“No longer will you be able to call us the Commodore car company.”
That’s the message from the chairman and managing director of Holden, which is desperate to reinvent itself as it approaches the end of its often illustrious seven decades of Australian vehicle manufacturing.
Mark Bernhard is a man with the enormous task of leading the reinvention of the company that has relied on big cars and big engines - and the fact they were made in Australia.
As of late 2017 it will have almost none of that. The Holden Commodore will be a hatchback imported from Europe without a V8 engine.
“We also have a brand challenge to overcome the perception of the traditional Holden; V8s, Bathurst, manufacturing. We’re probably perceived as a little skewed to the blokey side.
“We need to broaden our appeal to a wider audience, to today’s Australians. Our appeal needs to be more multicultural.
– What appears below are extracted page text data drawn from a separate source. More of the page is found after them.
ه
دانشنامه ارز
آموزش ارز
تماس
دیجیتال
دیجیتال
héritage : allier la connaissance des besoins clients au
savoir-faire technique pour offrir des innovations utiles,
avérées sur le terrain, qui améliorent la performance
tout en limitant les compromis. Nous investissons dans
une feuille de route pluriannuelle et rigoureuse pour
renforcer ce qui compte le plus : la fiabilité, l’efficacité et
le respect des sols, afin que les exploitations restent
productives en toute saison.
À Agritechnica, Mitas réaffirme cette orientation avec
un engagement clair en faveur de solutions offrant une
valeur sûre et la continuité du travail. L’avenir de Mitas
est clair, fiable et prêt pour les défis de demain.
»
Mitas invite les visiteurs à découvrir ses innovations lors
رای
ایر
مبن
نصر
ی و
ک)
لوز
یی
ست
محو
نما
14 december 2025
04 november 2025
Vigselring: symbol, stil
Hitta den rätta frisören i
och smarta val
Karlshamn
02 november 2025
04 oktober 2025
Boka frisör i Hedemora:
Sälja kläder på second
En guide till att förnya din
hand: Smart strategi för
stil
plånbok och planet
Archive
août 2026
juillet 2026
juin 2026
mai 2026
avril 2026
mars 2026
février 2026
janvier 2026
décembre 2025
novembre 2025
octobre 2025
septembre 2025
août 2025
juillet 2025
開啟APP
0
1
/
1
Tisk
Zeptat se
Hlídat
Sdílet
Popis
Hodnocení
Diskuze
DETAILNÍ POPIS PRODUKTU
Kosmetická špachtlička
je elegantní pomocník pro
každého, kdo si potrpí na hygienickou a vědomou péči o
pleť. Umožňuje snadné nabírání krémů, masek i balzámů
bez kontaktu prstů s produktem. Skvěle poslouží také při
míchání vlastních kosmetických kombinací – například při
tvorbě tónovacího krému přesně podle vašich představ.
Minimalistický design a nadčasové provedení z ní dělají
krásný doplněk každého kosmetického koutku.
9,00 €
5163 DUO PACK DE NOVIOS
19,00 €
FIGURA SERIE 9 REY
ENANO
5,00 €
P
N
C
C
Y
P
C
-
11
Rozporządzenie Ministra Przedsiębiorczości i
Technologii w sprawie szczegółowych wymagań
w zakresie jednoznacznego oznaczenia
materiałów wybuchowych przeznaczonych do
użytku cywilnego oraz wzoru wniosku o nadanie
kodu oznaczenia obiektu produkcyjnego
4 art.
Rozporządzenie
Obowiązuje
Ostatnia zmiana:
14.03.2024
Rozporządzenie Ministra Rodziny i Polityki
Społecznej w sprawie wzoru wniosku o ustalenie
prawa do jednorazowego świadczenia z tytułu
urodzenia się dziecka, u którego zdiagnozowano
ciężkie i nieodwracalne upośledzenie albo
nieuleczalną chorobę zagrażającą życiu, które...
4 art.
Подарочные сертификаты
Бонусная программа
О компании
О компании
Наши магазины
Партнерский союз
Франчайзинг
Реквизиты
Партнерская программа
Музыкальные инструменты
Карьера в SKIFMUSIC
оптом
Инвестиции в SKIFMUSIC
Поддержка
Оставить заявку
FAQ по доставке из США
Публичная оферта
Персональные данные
We need to be attracting more young people, we need to be attracting more women to our brand.”
Yet at the same time – and unlike arch rival Ford – Holden is keen to acknowledge and leverage the immense history of Holden, one that began as a saddlery in 1856 and morphed into the manufacturing of Australia’s first car, the 48-215, in 1948.
“We remain fiercely proud of our history - that won’t change,” said Bernhard.
Accompanying Holden’s big buck advertising campaign as part of Holden’s transformation is a tweaked logo (it’s now silver) with a new font for the bold “Holden” that accompanies it, as well as an exclusive deal with Australian music producer Flume, someone Holden describes as the “essence of today’s Australia”.
Holden is also offering 24-hour test drives in an effort to take some of the pain out of the car shopping task.